Dopo i controlli nel tunnel della Maddalena sembra che tutto sia a posto. Non c’è presenza di amianto, né di altre sostanze nocive per la salute, né criticità per la sicurezza.

La comunicazione arriva direttamente dalla Regione Piemonte e in particolare, dall’assessore all’Ambiente Matteo Marnati che ha spiegato a che punto è l’avanzamento della Torino-Lione, durante il question time in Consiglio regionale.

Tunnel Maddalena, attivi tutti i disposititvi di controllo

“Tutti i dispositivi di controllo necessari sono stati attivati – ha detto Marnati – e su richiesta di Arpa sono stati effettuati ulteriori sondaggi in corrispondenza delle nicchie per escludere la presenza di fibre d’amianto. Sondaggi che ne hanno confermato l’assenza, così come è avvenuto durante lo scavo del cunicolo”.

L’Arpa ha effettuato verifiche ambientali inerenti l’asbesto dunque, ma anche emissioni acustiche, acque sotterranee e superficiali, fauna, vegetazione e suolo.

Tunnel della Maddalena, non esistono criticità per la salute

“Inoltre, con l’utilizzo innovativo di un robot che ha lavorato a Chiomonte tra aprile e ottobre 2022 nell’ultimo tratto di 3 chilometri, è stato certificato che non esistono criticità per la salute ed è stata verificata la salubrità dell’ambiente interno della galleria. L’avanzamento delle nicchie è pienamente in linea con le previsioni di avvio dello scavo del tunnel di base, alla fine del 2023, con 14 nicchie terminate sulle 22 previste dal progetto esecutivo. Il costo di realizzazione delle nicchie si è mantenuto in linea con le previsioni del costo certificato”.

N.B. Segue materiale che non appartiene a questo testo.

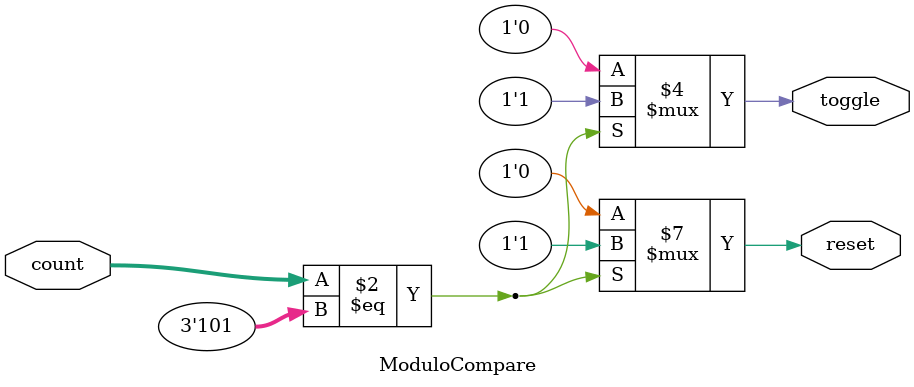
<source format=v>
module ModuloCompare(
    input [2:0] count,
    output reg reset,
    output reg toggle
);
    always @(*) begin
        if (count == 3'b101) begin // 5 in binary, counts 0-5
            reset = 1;
            toggle = 1;
        end else begin
            reset = 0;
            toggle = 0;
        end
    end
endmodule

</source>
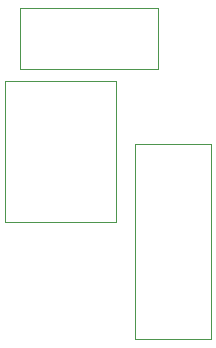
<source format=gbr>
G04 #@! TF.FileFunction,Other,User*
%FSLAX46Y46*%
G04 Gerber Fmt 4.6, Leading zero omitted, Abs format (unit mm)*
G04 Created by KiCad (PCBNEW 4.0.7) date 07/26/19 18:40:48*
%MOMM*%
%LPD*%
G01*
G04 APERTURE LIST*
%ADD10C,0.100000*%
%ADD11C,0.050000*%
G04 APERTURE END LIST*
D10*
D11*
X144590000Y-108970000D02*
X153980000Y-108970000D01*
X144590000Y-108970000D02*
X144590000Y-120900000D01*
X153980000Y-120900000D02*
X153980000Y-108970000D01*
X153980000Y-120900000D02*
X144590000Y-120900000D01*
X155530000Y-114320000D02*
X155530000Y-130870000D01*
X155530000Y-130870000D02*
X161980000Y-130870000D01*
X161980000Y-130870000D02*
X161980000Y-114320000D01*
X161980000Y-114320000D02*
X155530000Y-114320000D01*
X157540000Y-108010000D02*
X157540000Y-102810000D01*
X157540000Y-102810000D02*
X145790000Y-102810000D01*
X145790000Y-102810000D02*
X145790000Y-108010000D01*
X145790000Y-108010000D02*
X157540000Y-108010000D01*
M02*

</source>
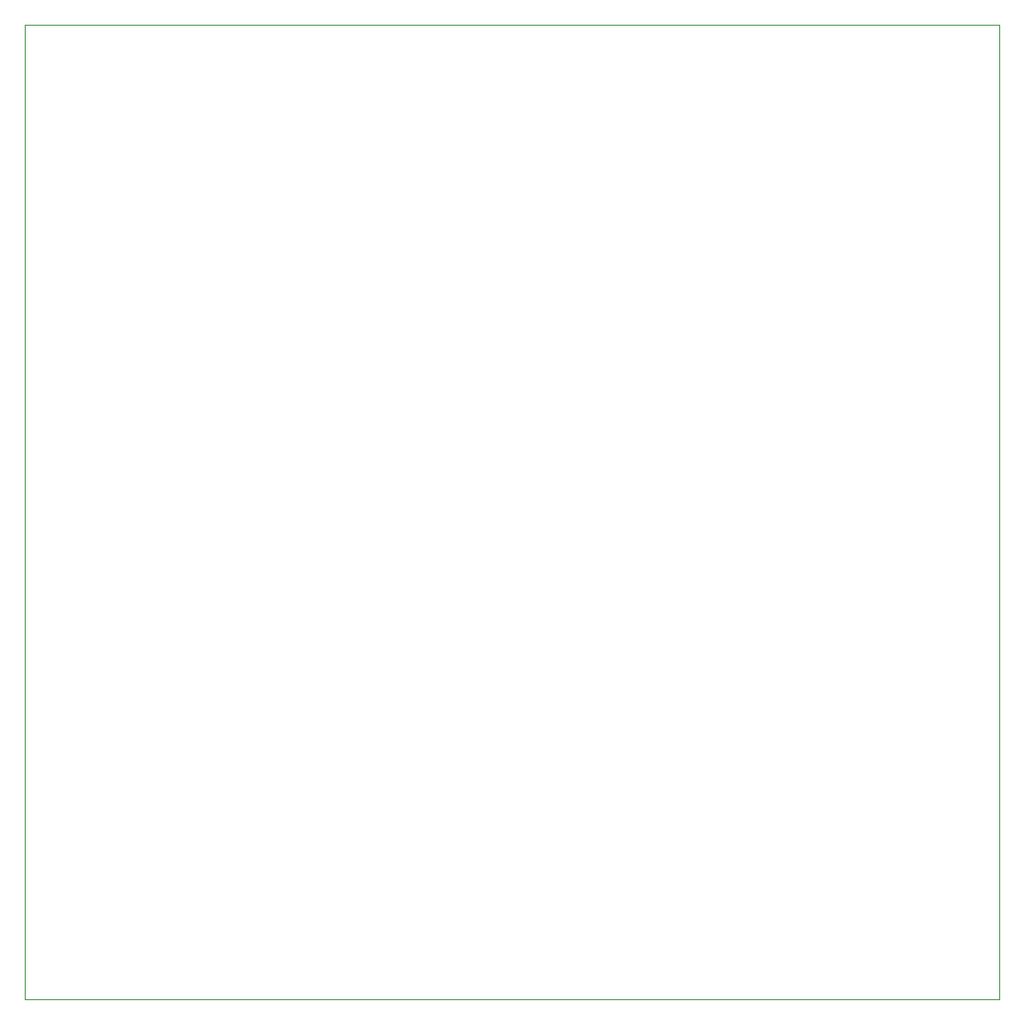
<source format=gbr>
%TF.GenerationSoftware,KiCad,Pcbnew,7.0.7*%
%TF.CreationDate,2023-11-10T08:01:12-05:00*%
%TF.ProjectId,CubeSat,43756265-5361-4742-9e6b-696361645f70,rev?*%
%TF.SameCoordinates,Original*%
%TF.FileFunction,Profile,NP*%
%FSLAX46Y46*%
G04 Gerber Fmt 4.6, Leading zero omitted, Abs format (unit mm)*
G04 Created by KiCad (PCBNEW 7.0.7) date 2023-11-10 08:01:12*
%MOMM*%
%LPD*%
G01*
G04 APERTURE LIST*
%TA.AperFunction,Profile*%
%ADD10C,0.100000*%
%TD*%
G04 APERTURE END LIST*
D10*
X50000000Y-25000000D02*
X140000000Y-25000000D01*
X140000000Y-25000000D02*
X140000000Y-115000000D01*
X50000000Y-115000000D02*
X140000000Y-115000000D01*
X50000000Y-25000000D02*
X50000000Y-115000000D01*
M02*

</source>
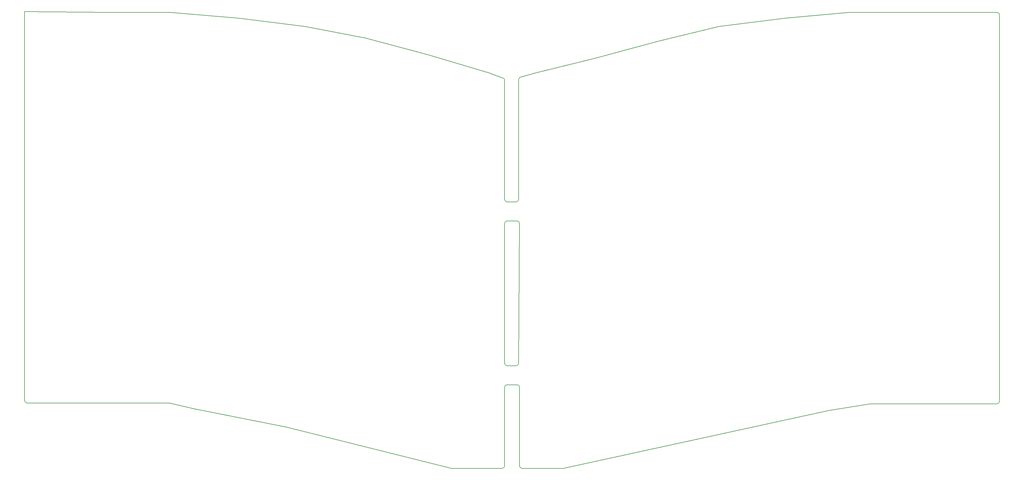
<source format=gm1>
G04 #@! TF.GenerationSoftware,KiCad,Pcbnew,(5.0.2)-1*
G04 #@! TF.CreationDate,2019-04-06T17:54:21-07:00*
G04 #@! TF.ProjectId,AergoPcb,41657267-6f50-4636-922e-6b696361645f,rev?*
G04 #@! TF.SameCoordinates,Original*
G04 #@! TF.FileFunction,Profile,NP*
%FSLAX46Y46*%
G04 Gerber Fmt 4.6, Leading zero omitted, Abs format (unit mm)*
G04 Created by KiCad (PCBNEW (5.0.2)-1) date 4/6/2019 5:54:21 PM*
%MOMM*%
%LPD*%
G01*
G04 APERTURE LIST*
%ADD10C,0.150000*%
G04 APERTURE END LIST*
D10*
X226568000Y-201676000D02*
X239268000Y-201676000D01*
X226568000Y-201676000D02*
G75*
G02X225806000Y-200914000I0J762000D01*
G01*
X225806000Y-176784000D02*
X225806000Y-200914000D01*
X241554000Y-201168000D02*
X239268000Y-201676000D01*
X320802000Y-183896000D02*
X241554000Y-201168000D01*
X333502000Y-181864000D02*
X320802000Y-183896000D01*
X372364000Y-181864000D02*
X333502000Y-181864000D01*
X373126000Y-181102000D02*
G75*
G02X372364000Y-181864000I-762000J0D01*
G01*
X373126000Y-86614000D02*
X373126000Y-181102000D01*
X373126000Y-62484000D02*
X373126000Y-86614000D01*
X372364000Y-61722000D02*
G75*
G02X373126000Y-62484000I0J-762000D01*
G01*
X347726000Y-61722000D02*
X372364000Y-61722000D01*
X326898000Y-61722000D02*
X347726000Y-61722000D01*
X307340000Y-63500000D02*
X326898000Y-61722000D01*
X287020000Y-66040000D02*
X307340000Y-63500000D01*
X268224000Y-70612000D02*
X287020000Y-66040000D01*
X249428000Y-75692000D02*
X268224000Y-70612000D01*
X230886000Y-80264000D02*
X249428000Y-75692000D01*
X226314000Y-81534000D02*
X230886000Y-80264000D01*
X225552000Y-82296000D02*
G75*
G02X226314000Y-81534000I762000J0D01*
G01*
X225552000Y-119126000D02*
X225552000Y-82296000D01*
X225552000Y-119126000D02*
G75*
G02X224790000Y-119888000I-762000J0D01*
G01*
X221996000Y-119888000D02*
X224790000Y-119888000D01*
X221996000Y-119888000D02*
G75*
G02X221234000Y-119126000I0J762000D01*
G01*
X221234000Y-118872000D02*
X221234000Y-119126000D01*
X221234000Y-82550000D02*
X221234000Y-118872000D01*
X220472000Y-81788000D02*
G75*
G02X221234000Y-82550000I0J-762000D01*
G01*
X216408000Y-80264000D02*
X220472000Y-81788000D01*
X197612000Y-74676000D02*
X216408000Y-80264000D01*
X178562000Y-69596000D02*
X197612000Y-74676000D01*
X160020000Y-66040000D02*
X178562000Y-69596000D01*
X139700000Y-63500000D02*
X160020000Y-66040000D01*
X118618000Y-61722000D02*
X139700000Y-63500000D01*
X99568000Y-61722000D02*
X118618000Y-61722000D01*
X73914000Y-61468000D02*
X99568000Y-61722000D01*
X73914000Y-86614000D02*
X73914000Y-61468000D01*
X73914000Y-180848000D02*
X73914000Y-86614000D01*
X74676000Y-181610000D02*
G75*
G02X73914000Y-180848000I0J762000D01*
G01*
X118364000Y-181610000D02*
X74676000Y-181610000D01*
X125984000Y-183388000D02*
X118364000Y-181610000D01*
X154178000Y-188976000D02*
X125984000Y-183388000D01*
X204978000Y-201676000D02*
X154178000Y-188976000D01*
X205232000Y-201676000D02*
X204978000Y-201676000D01*
X220472000Y-201676000D02*
X205232000Y-201676000D01*
X221234000Y-200914000D02*
G75*
G02X220472000Y-201676000I-762000J0D01*
G01*
X221234000Y-176784000D02*
X221234000Y-200914000D01*
X225044000Y-176022000D02*
G75*
G02X225806000Y-176784000I0J-762000D01*
G01*
X221996000Y-176022000D02*
X225044000Y-176022000D01*
X221234000Y-176784000D02*
G75*
G02X221996000Y-176022000I762000J0D01*
G01*
X221996000Y-125730000D02*
X225044000Y-125730000D01*
X221234000Y-126492000D02*
G75*
G02X221996000Y-125730000I762000J0D01*
G01*
X221234000Y-169418000D02*
X221234000Y-126492000D01*
X221996000Y-170180000D02*
G75*
G02X221234000Y-169418000I0J762000D01*
G01*
X224790000Y-170180000D02*
X221996000Y-170180000D01*
X225552000Y-169418000D02*
G75*
G02X224790000Y-170180000I-762000J0D01*
G01*
X225806000Y-126492000D02*
X225552000Y-169418000D01*
X225044000Y-125730000D02*
G75*
G02X225806000Y-126492000I0J-762000D01*
G01*
M02*

</source>
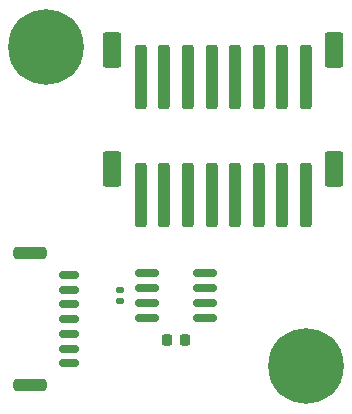
<source format=gbr>
%TF.GenerationSoftware,KiCad,Pcbnew,9.0.0*%
%TF.CreationDate,2025-02-28T01:07:07-08:00*%
%TF.ProjectId,CAN Adapter Board - R1,43414e20-4164-4617-9074-657220426f61,rev?*%
%TF.SameCoordinates,Original*%
%TF.FileFunction,Soldermask,Top*%
%TF.FilePolarity,Negative*%
%FSLAX46Y46*%
G04 Gerber Fmt 4.6, Leading zero omitted, Abs format (unit mm)*
G04 Created by KiCad (PCBNEW 9.0.0) date 2025-02-28 01:07:07*
%MOMM*%
%LPD*%
G01*
G04 APERTURE LIST*
G04 Aperture macros list*
%AMRoundRect*
0 Rectangle with rounded corners*
0 $1 Rounding radius*
0 $2 $3 $4 $5 $6 $7 $8 $9 X,Y pos of 4 corners*
0 Add a 4 corners polygon primitive as box body*
4,1,4,$2,$3,$4,$5,$6,$7,$8,$9,$2,$3,0*
0 Add four circle primitives for the rounded corners*
1,1,$1+$1,$2,$3*
1,1,$1+$1,$4,$5*
1,1,$1+$1,$6,$7*
1,1,$1+$1,$8,$9*
0 Add four rect primitives between the rounded corners*
20,1,$1+$1,$2,$3,$4,$5,0*
20,1,$1+$1,$4,$5,$6,$7,0*
20,1,$1+$1,$6,$7,$8,$9,0*
20,1,$1+$1,$8,$9,$2,$3,0*%
G04 Aperture macros list end*
%ADD10C,0.800000*%
%ADD11C,6.400000*%
%ADD12RoundRect,0.140000X-0.170000X0.140000X-0.170000X-0.140000X0.170000X-0.140000X0.170000X0.140000X0*%
%ADD13RoundRect,0.150000X0.700000X-0.150000X0.700000X0.150000X-0.700000X0.150000X-0.700000X-0.150000X0*%
%ADD14RoundRect,0.250000X1.150000X-0.250000X1.150000X0.250000X-1.150000X0.250000X-1.150000X-0.250000X0*%
%ADD15RoundRect,0.225000X0.225000X0.250000X-0.225000X0.250000X-0.225000X-0.250000X0.225000X-0.250000X0*%
%ADD16RoundRect,0.250000X-0.250000X-2.500000X0.250000X-2.500000X0.250000X2.500000X-0.250000X2.500000X0*%
%ADD17RoundRect,0.250000X-0.550000X-1.250000X0.550000X-1.250000X0.550000X1.250000X-0.550000X1.250000X0*%
%ADD18RoundRect,0.150000X-0.825000X-0.150000X0.825000X-0.150000X0.825000X0.150000X-0.825000X0.150000X0*%
G04 APERTURE END LIST*
D10*
%TO.C,H1*%
X1600000Y31000000D03*
X2302944Y32697056D03*
X2302944Y29302944D03*
X4000000Y33400000D03*
D11*
X4000000Y31000000D03*
D10*
X4000000Y28600000D03*
X5697056Y32697056D03*
X5697056Y29302944D03*
X6400000Y31000000D03*
%TD*%
D12*
%TO.C,C4*%
X10250000Y10480000D03*
X10250000Y9520000D03*
%TD*%
D13*
%TO.C,J3*%
X5950000Y4250000D03*
X5950000Y5500000D03*
X5950000Y6750000D03*
X5950000Y8000000D03*
X5950000Y9250000D03*
X5950000Y10500000D03*
X5950000Y11750000D03*
D14*
X2600000Y2400000D03*
X2600000Y13600000D03*
%TD*%
D10*
%TO.C,H2*%
X23600000Y4000000D03*
X24302944Y5697056D03*
X24302944Y2302944D03*
X26000000Y6400000D03*
D11*
X26000000Y4000000D03*
D10*
X26000000Y1600000D03*
X27697056Y5697056D03*
X27697056Y2302944D03*
X28400000Y4000000D03*
%TD*%
D15*
%TO.C,C2*%
X15775000Y6250000D03*
X14225000Y6250000D03*
%TD*%
D16*
%TO.C,J2*%
X12000000Y18500000D03*
X14000000Y18500000D03*
X16000000Y18500000D03*
X18000000Y18500000D03*
X20000000Y18500000D03*
X22000000Y18500000D03*
X24000000Y18500000D03*
X26000000Y18500000D03*
D17*
X9600000Y20750000D03*
X28400000Y20750000D03*
%TD*%
D16*
%TO.C,J1*%
X12000000Y28500000D03*
X14000000Y28500000D03*
X16000000Y28500000D03*
X18000000Y28500000D03*
X20000000Y28500000D03*
X22000000Y28500000D03*
X24000000Y28500000D03*
X26000000Y28500000D03*
D17*
X9600000Y30750000D03*
X28400000Y30750000D03*
%TD*%
D18*
%TO.C,U2*%
X12525000Y11905000D03*
X12525000Y10635000D03*
X12525000Y9365000D03*
X12525000Y8095000D03*
X17475000Y8095000D03*
X17475000Y9365000D03*
X17475000Y10635000D03*
X17475000Y11905000D03*
%TD*%
M02*

</source>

La Torino – Lione sito di interesse strategico nazionale

Nei giorni scorsi, in effetti, alcune testate giornalistiche avevano paventato la possibilità di problemi all’interno del tunnel. Come pure ritardi dei lavori del maggior cantiere italiano della Torino-Lione che è un sito d’interesse strategico nazionale. Gli operai hanno completato la galleria geognostica del tunnel della Maddalena a febbraio 2017. È necessaria a conoscere la struttura della montagna in cui passerà la nuova linea, ed è la via d’accesso italiana al cantiere del tunnel di base.

La ferrovia Torino – Lione, conosciuta anche come Tav, è un’infrastruttura, ideata a partire dagli anni ’90 e in fase di progettazione e realizzazione dagli inizi degli anni 2000. Dal 2005 è parte del programma di reti transeuropee TEN-T, che consiste in una linea ferroviaria internazionale di 235 km, dedicata al trasporto di merci e persone fra Torino (Italia) e Lione (Francia). Affiancherà, con caratteristiche più avanzate, la linea esistente che transita attraverso il traforo ferroviario del Frejus.

Nonostante Tav significa treno ad alta velocità, nel tempo la linea ferroviaria ha perso questa caratteristica. Oggi, infatti, l’Unione europea riconosce come tale soltanto le infrastrutture che consentono una velocità pari o superiore di 250 km/h. Invece sulla tratta viaggeranno treni che raggiungeranno al massimo i 220 km/h.

“La Regione Piemonte – ha concluso Marnati – segue con attenzione l’avanzamento del cantiere e tiene incontri regolari con Telt per approfondire le varie tematiche connesse ai lavori, tra cui l’ambiente e la sicurezza.

Il coordinatore della sicurezza del cantiere svolge sopralluoghi settimanali con il responsabile sicurezza dell’impresa. Lo Spresal territoriale fa sopralluoghi periodici nel sito senza aver mai riscontrato criticità. L’impresa poi svolge monitoraggi ambientali diffusi nel cantiere su tutte le componenti, che sono messi a disposizione di Arpa per le valutazioni di competenza”.